◆ Stored dataset items
•••••
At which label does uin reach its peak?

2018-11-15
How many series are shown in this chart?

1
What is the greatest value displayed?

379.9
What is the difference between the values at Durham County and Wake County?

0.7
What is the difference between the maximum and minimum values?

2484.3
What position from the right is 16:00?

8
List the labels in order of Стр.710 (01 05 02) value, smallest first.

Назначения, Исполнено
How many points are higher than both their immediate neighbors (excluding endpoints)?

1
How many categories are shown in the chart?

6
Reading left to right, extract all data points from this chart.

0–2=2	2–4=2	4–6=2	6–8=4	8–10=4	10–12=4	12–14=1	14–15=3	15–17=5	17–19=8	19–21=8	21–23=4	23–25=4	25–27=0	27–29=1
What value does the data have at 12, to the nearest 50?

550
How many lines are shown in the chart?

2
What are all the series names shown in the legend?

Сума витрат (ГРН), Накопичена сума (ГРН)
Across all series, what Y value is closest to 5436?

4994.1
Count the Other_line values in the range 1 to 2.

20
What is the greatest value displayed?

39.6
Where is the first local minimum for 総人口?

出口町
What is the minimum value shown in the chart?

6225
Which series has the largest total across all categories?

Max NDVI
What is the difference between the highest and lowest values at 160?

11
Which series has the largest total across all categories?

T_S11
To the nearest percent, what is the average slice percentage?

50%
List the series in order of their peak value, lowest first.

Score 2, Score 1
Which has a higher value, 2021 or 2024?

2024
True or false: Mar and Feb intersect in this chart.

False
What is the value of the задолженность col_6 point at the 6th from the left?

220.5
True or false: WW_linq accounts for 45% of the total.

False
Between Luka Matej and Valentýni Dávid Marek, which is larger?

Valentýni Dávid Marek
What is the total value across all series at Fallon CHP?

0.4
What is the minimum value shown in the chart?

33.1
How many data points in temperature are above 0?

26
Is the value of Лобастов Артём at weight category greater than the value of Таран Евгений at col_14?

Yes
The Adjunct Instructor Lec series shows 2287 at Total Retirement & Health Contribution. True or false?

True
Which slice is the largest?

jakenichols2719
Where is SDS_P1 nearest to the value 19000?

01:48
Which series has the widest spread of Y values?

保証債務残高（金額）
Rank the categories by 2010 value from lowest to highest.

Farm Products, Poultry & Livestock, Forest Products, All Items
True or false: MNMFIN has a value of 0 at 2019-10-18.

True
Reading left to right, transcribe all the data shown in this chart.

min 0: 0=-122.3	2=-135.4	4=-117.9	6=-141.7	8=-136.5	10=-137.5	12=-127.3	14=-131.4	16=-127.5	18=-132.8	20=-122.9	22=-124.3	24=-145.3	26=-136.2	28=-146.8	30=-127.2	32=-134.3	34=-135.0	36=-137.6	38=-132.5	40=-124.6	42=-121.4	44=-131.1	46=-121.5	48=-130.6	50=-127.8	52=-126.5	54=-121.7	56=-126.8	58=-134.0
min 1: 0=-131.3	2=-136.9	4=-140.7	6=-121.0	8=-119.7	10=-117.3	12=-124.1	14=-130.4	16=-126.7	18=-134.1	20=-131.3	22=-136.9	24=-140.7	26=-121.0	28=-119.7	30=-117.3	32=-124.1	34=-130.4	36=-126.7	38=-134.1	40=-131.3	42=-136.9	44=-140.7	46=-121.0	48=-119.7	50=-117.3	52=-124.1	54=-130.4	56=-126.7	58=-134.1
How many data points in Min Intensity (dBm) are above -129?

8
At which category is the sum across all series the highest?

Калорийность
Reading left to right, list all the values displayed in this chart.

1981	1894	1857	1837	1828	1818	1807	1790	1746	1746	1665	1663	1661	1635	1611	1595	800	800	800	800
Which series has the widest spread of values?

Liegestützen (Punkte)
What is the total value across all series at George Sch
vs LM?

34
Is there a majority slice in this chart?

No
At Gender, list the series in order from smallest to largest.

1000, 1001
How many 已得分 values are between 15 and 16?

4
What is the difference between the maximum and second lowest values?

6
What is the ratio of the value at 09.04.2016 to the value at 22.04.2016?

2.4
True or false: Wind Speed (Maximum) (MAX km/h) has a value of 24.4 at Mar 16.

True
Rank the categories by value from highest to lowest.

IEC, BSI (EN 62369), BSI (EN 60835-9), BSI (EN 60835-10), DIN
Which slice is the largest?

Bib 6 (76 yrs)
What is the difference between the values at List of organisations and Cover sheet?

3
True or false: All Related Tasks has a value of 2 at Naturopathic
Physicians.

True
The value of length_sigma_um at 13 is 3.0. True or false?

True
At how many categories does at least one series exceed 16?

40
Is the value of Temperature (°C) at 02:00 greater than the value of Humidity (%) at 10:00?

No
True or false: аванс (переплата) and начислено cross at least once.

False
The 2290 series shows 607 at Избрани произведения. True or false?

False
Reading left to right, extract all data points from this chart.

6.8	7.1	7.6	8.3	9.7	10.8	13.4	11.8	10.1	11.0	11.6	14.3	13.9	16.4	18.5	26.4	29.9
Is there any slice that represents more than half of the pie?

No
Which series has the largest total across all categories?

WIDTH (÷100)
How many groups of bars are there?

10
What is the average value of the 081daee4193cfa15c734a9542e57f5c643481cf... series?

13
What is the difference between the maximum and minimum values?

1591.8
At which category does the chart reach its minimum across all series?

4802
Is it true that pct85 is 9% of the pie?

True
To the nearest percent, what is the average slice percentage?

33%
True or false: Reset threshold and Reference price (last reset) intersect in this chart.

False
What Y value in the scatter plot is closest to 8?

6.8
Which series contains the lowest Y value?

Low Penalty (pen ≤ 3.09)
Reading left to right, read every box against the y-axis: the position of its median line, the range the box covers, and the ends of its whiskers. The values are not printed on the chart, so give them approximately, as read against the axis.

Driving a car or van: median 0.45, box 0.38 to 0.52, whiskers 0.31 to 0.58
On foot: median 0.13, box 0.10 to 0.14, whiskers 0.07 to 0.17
•••••
◆ What to produce
Pull out every line in the entries above that contains the word "points". Case must match.

◆ Answer for the task
How many points are higher than both their immediate neighbors (excluding endpoints)?
Reading left to right, extract all data points from this chart.
How many data points in temperature are above 0?
How many data points in Min Intensity (dBm) are above -129?
Reading left to right, extract all data points from this chart.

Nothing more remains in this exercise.